ASmallpox had a very long incubation period that made quarantine effective
BSmallpox had no animal reservoir, humans were the only host, and an effective vaccine existed — features that made elimination campaigns feasible
CA very effective antibiotic treatment was discovered that cured smallpox
DSmallpox was eradicated through natural evolutionary extinction, not human intervention
Smallpox eradication was feasible because of three features: (1) no animal reservoir — humans were the only host, so eliminating human cases would eliminate the disease; (2) an effective vaccine was available that conferred durable immunity; (3) smallpox was identifiable — it produced visible lesions, allowing surveillance and ring vaccination (vaccinating contacts of confirmed cases). The WHO campaign (1967-1980) used these features, focusing on surveillance and ring vaccination rather than mass vaccination of entire populations. Diseases with animal reservoirs (rabies, influenza) cannot be eradicated by eliminating human cases.
Question 3 Short Answer
What is 'herd immunity,' and at what vaccination coverage level is it typically achieved for measles?
Think about your answer, then reveal below.

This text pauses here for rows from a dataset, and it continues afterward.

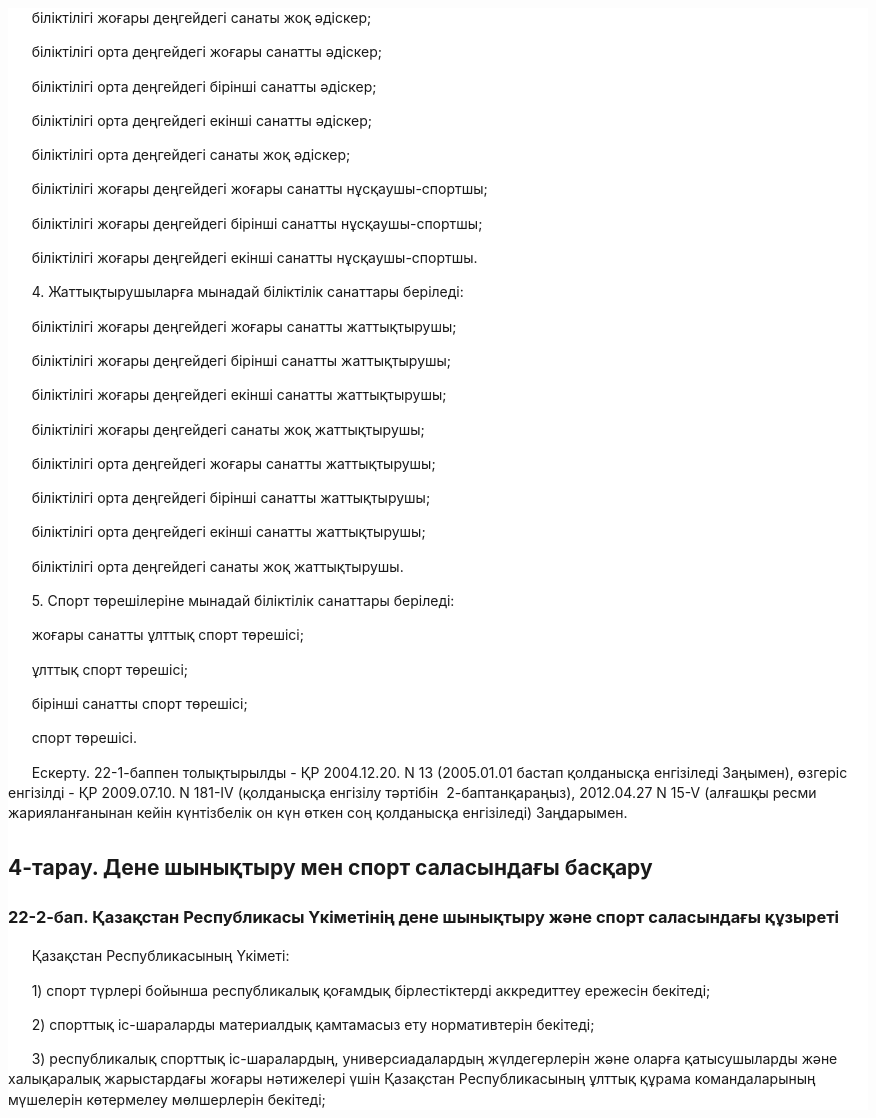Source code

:       бiлiктiлiгi жоғары деңгейдегi санаты жоқ әдiскер;

      бiлiктiлiгi орта деңгейдегi жоғары санатты әдiскер;

      бiлiктiлiгi орта деңгейдегi бiрiншi санатты әдiскер;

      бiлiктiлiгi орта деңгейдегi екiншi санатты әдiскер;

      бiлiктiлiгi орта деңгейдегi санаты жоқ әдiскер;

      бiлiктiлiгi жоғары деңгейдегi жоғары санатты нұсқаушы-спортшы;

      бiлiктiлiгi жоғары деңгейдегi бiрiншi санатты нұсқаушы-спортшы;

      бiлiктiлiгi жоғары деңгейдегi екiншi санатты нұсқаушы-спортшы.

      4. Жаттықтырушыларға мынадай бiлiктiлiк санаттары берiледi:

      бiлiктiлiгi жоғары деңгейдегi жоғары санатты жаттықтырушы;

      бiлiктiлiгi жоғары деңгейдегi бiрiншi санатты жаттықтырушы;

      бiлiктiлiгi жоғары деңгейдегi екiншi санатты жаттықтырушы;

      бiлiктiлiгi жоғары деңгейдегi санаты жоқ жаттықтырушы;

      бiлiктiлiгi орта деңгейдегi жоғары санатты жаттықтырушы;

      бiлiктiлiгi орта деңгейдегi бiрiншi санатты жаттықтырушы;

      бiлiктiлiгi орта деңгейдегi екiншi санатты жаттықтырушы;

      бiлiктiлiгi орта деңгейдегi санаты жоқ жаттықтырушы.

      5. Спорт төрешілеріне мынадай бiлiктiлiк санаттары берiледi:

      жоғары санатты ұлттық спорт төрешiсi;

      ұлттық спорт төрешiсi;

      бiрiншi санатты спорт төрешiсi;

      спорт төрешiсi.

      Ескерту. 22-1-баппен толықтырылды - ҚР 2004.12.20. N 13 (2005.01.01 бастап қолданысқа енгiзiледi Заңымен), өзгеріс енгізілді - ҚР 2009.07.10. N 181-IV (қолданысқа енгiзiлу тәртібін  2-баптанқараңыз), 2012.04.27 N 15-V (алғашқы ресми жарияланғанынан кейін күнтізбелік он күн өткен соң қолданысқа енгізіледі) Заңдарымен.

## 4-тарау. Дене шынықтыру мен спорт саласындағы басқару

### 22-2-бап. Қазақстан Республикасы Үкіметінің дене шынықтыру және спорт саласындағы құзыреті

      Қазақстан Республикасының Үкіметі:

      1) спорт түрлері бойынша республикалық қоғамдық бірлестіктерді аккредиттеу ережесін бекітеді;

      2) спорттық іс-шараларды материалдық қамтамасыз ету нормативтерін бекітеді;

      3) республикалық спорттық іс-шаралардың, универсиадалардың жүлдегерлерін және оларға қатысушыларды және халықаралық жарыстардағы жоғары нәтижелері үшін Қазақстан Республикасының ұлттық құрама командаларының мүшелерін көтермелеу мөлшерлерін бекітеді;
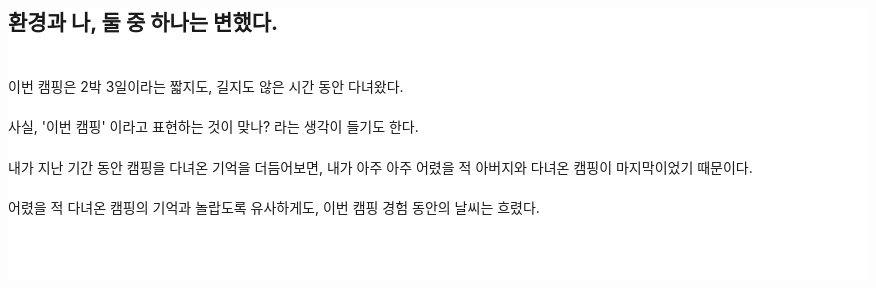 ## 환경과 나, 둘 중 하나는 변했다.
<br>
이번 캠핑은 2박 3일이라는 짧지도, 길지도 않은 시간 동안 다녀왔다.<br>
<br>
사실, '이번 캠핑' 이라고 표현하는 것이 맞나? 라는 생각이 들기도 한다.<br>
<br>
내가 지난 기간 동안 캠핑을 다녀온 기억을 더듬어보면, 내가 아주 아주 어렸을 적 아버지와 다녀온 캠핑이 마지막이었기 때문이다.<br>
<br>
어렸을 적 다녀온 캠핑의 기억과 놀랍도록 유사하게도, 이번 캠핑 경험 동안의 날씨는 흐렸다.<br>
<br>
<br>
<br>

<p align="center">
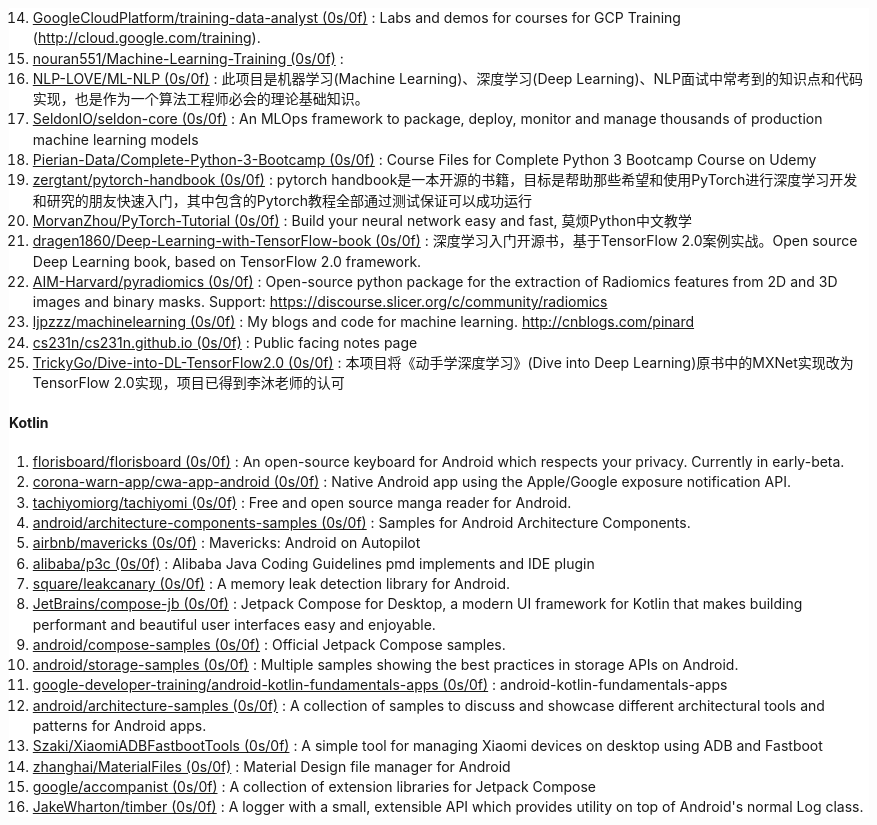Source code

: 14. [GoogleCloudPlatform/training-data-analyst (0s/0f)](https://github.com/GoogleCloudPlatform/training-data-analyst) : Labs and demos for courses for GCP Training (http://cloud.google.com/training).
15. [nouran551/Machine-Learning-Training (0s/0f)](https://github.com/nouran551/Machine-Learning-Training) : 
16. [NLP-LOVE/ML-NLP (0s/0f)](https://github.com/NLP-LOVE/ML-NLP) : 此项目是机器学习(Machine Learning)、深度学习(Deep Learning)、NLP面试中常考到的知识点和代码实现，也是作为一个算法工程师必会的理论基础知识。
17. [SeldonIO/seldon-core (0s/0f)](https://github.com/SeldonIO/seldon-core) : An MLOps framework to package, deploy, monitor and manage thousands of production machine learning models
18. [Pierian-Data/Complete-Python-3-Bootcamp (0s/0f)](https://github.com/Pierian-Data/Complete-Python-3-Bootcamp) : Course Files for Complete Python 3 Bootcamp Course on Udemy
19. [zergtant/pytorch-handbook (0s/0f)](https://github.com/zergtant/pytorch-handbook) : pytorch handbook是一本开源的书籍，目标是帮助那些希望和使用PyTorch进行深度学习开发和研究的朋友快速入门，其中包含的Pytorch教程全部通过测试保证可以成功运行
20. [MorvanZhou/PyTorch-Tutorial (0s/0f)](https://github.com/MorvanZhou/PyTorch-Tutorial) : Build your neural network easy and fast, 莫烦Python中文教学
21. [dragen1860/Deep-Learning-with-TensorFlow-book (0s/0f)](https://github.com/dragen1860/Deep-Learning-with-TensorFlow-book) : 深度学习入门开源书，基于TensorFlow 2.0案例实战。Open source Deep Learning book, based on TensorFlow 2.0 framework.
22. [AIM-Harvard/pyradiomics (0s/0f)](https://github.com/AIM-Harvard/pyradiomics) : Open-source python package for the extraction of Radiomics features from 2D and 3D images and binary masks. Support: https://discourse.slicer.org/c/community/radiomics
23. [ljpzzz/machinelearning (0s/0f)](https://github.com/ljpzzz/machinelearning) : My blogs and code for machine learning. http://cnblogs.com/pinard
24. [cs231n/cs231n.github.io (0s/0f)](https://github.com/cs231n/cs231n.github.io) : Public facing notes page
25. [TrickyGo/Dive-into-DL-TensorFlow2.0 (0s/0f)](https://github.com/TrickyGo/Dive-into-DL-TensorFlow2.0) : 本项目将《动手学深度学习》(Dive into Deep Learning)原书中的MXNet实现改为TensorFlow 2.0实现，项目已得到李沐老师的认可

#### Kotlin
1. [florisboard/florisboard (0s/0f)](https://github.com/florisboard/florisboard) : An open-source keyboard for Android which respects your privacy. Currently in early-beta.
2. [corona-warn-app/cwa-app-android (0s/0f)](https://github.com/corona-warn-app/cwa-app-android) : Native Android app using the Apple/Google exposure notification API.
3. [tachiyomiorg/tachiyomi (0s/0f)](https://github.com/tachiyomiorg/tachiyomi) : Free and open source manga reader for Android.
4. [android/architecture-components-samples (0s/0f)](https://github.com/android/architecture-components-samples) : Samples for Android Architecture Components.
5. [airbnb/mavericks (0s/0f)](https://github.com/airbnb/mavericks) : Mavericks: Android on Autopilot
6. [alibaba/p3c (0s/0f)](https://github.com/alibaba/p3c) : Alibaba Java Coding Guidelines pmd implements and IDE plugin
7. [square/leakcanary (0s/0f)](https://github.com/square/leakcanary) : A memory leak detection library for Android.
8. [JetBrains/compose-jb (0s/0f)](https://github.com/JetBrains/compose-jb) : Jetpack Compose for Desktop, a modern UI framework for Kotlin that makes building performant and beautiful user interfaces easy and enjoyable.
9. [android/compose-samples (0s/0f)](https://github.com/android/compose-samples) : Official Jetpack Compose samples.
10. [android/storage-samples (0s/0f)](https://github.com/android/storage-samples) : Multiple samples showing the best practices in storage APIs on Android.
11. [google-developer-training/android-kotlin-fundamentals-apps (0s/0f)](https://github.com/google-developer-training/android-kotlin-fundamentals-apps) : android-kotlin-fundamentals-apps
12. [android/architecture-samples (0s/0f)](https://github.com/android/architecture-samples) : A collection of samples to discuss and showcase different architectural tools and patterns for Android apps.
13. [Szaki/XiaomiADBFastbootTools (0s/0f)](https://github.com/Szaki/XiaomiADBFastbootTools) : A simple tool for managing Xiaomi devices on desktop using ADB and Fastboot
14. [zhanghai/MaterialFiles (0s/0f)](https://github.com/zhanghai/MaterialFiles) : Material Design file manager for Android
15. [google/accompanist (0s/0f)](https://github.com/google/accompanist) : A collection of extension libraries for Jetpack Compose
16. [JakeWharton/timber (0s/0f)](https://github.com/JakeWharton/timber) : A logger with a small, extensible API which provides utility on top of Android's normal Log class.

Model answer: Herd immunity refers to indirect protection of unvaccinated individuals when enough of the population is immune: if a sufficient fraction of people cannot be infected, chains of transmission break and even vulnerable individuals (infants, immunocompromised people) are protected. The required coverage depends on a disease's basic reproduction number (R0 — how many people one infected person infects in a fully susceptible population). Measles has an R0 of 12-18, meaning one infected person infects 12-18 others on average. Herd immunity for measles requires approximately 92-95% vaccination coverage — among the highest of any vaccine-preventable disease.
The high R0 of measles means that small drops in vaccination coverage (even from 95% to 90%) can allow measles outbreaks in otherwise largely vaccinated populations. This is why measles outbreaks recur in communities with high but not quite sufficient vaccination rates.
Question 4 Short Answer
mRNA vaccines, like the COVID-19 vaccines developed in 2020, represent a fundamentally new vaccine platform. How do they differ from traditional vaccines?
Think about your answer, then reveal below.
Model answer: Traditional vaccines introduce either weakened (live-attenuated) pathogens, killed pathogens, or protein subunits from pathogens. The immune system responds to these antigens by producing antibodies and memory cells. mRNA vaccines instead deliver genetic instructions (mRNA) encoding a viral protein (for COVID-19, the spike protein). Cells read these instructions and produce the protein; the immune system responds to the protein. No viral genetic material enters the nucleus; the mRNA degrades quickly. This platform enables rapid vaccine design (once the viral genome is sequenced, mRNA can be synthesized within days) and avoids growing large quantities of pathogen.
mRNA vaccine technology had been in development for decades before COVID-19, but the pandemic provided the urgency and funding for rapid clinical development. The speed of COVID-19 vaccine development (less than a year) was possible because of this existing technological foundation.
Question 5 True / False
Vaccine skepticism and anti-vaccination movements have existed since Jenner's time. The modern anti-vaccine movement in wealthy countries is primarily driven by new scientific evidence against vaccine safety.
TTrue
FFalse
Answer: False
The modern vaccine hesitancy movement in wealthy countries is primarily driven not by new scientific evidence but by: (1) distrust of pharmaceutical companies and government health authorities; (2) a fraudulent 1998 Lancet paper by Andrew Wakefield claiming a link between MMR vaccine and autism (retracted in 2010, Wakefield struck off); (3) success of vaccines creating a paradox — once diseases are rare, risks of vaccines become more salient than risks of diseases; (4) social media amplifying anecdotal adverse event reports. Multiple large studies have found no link between vaccines and autism. The scientific consensus on vaccine safety is clear.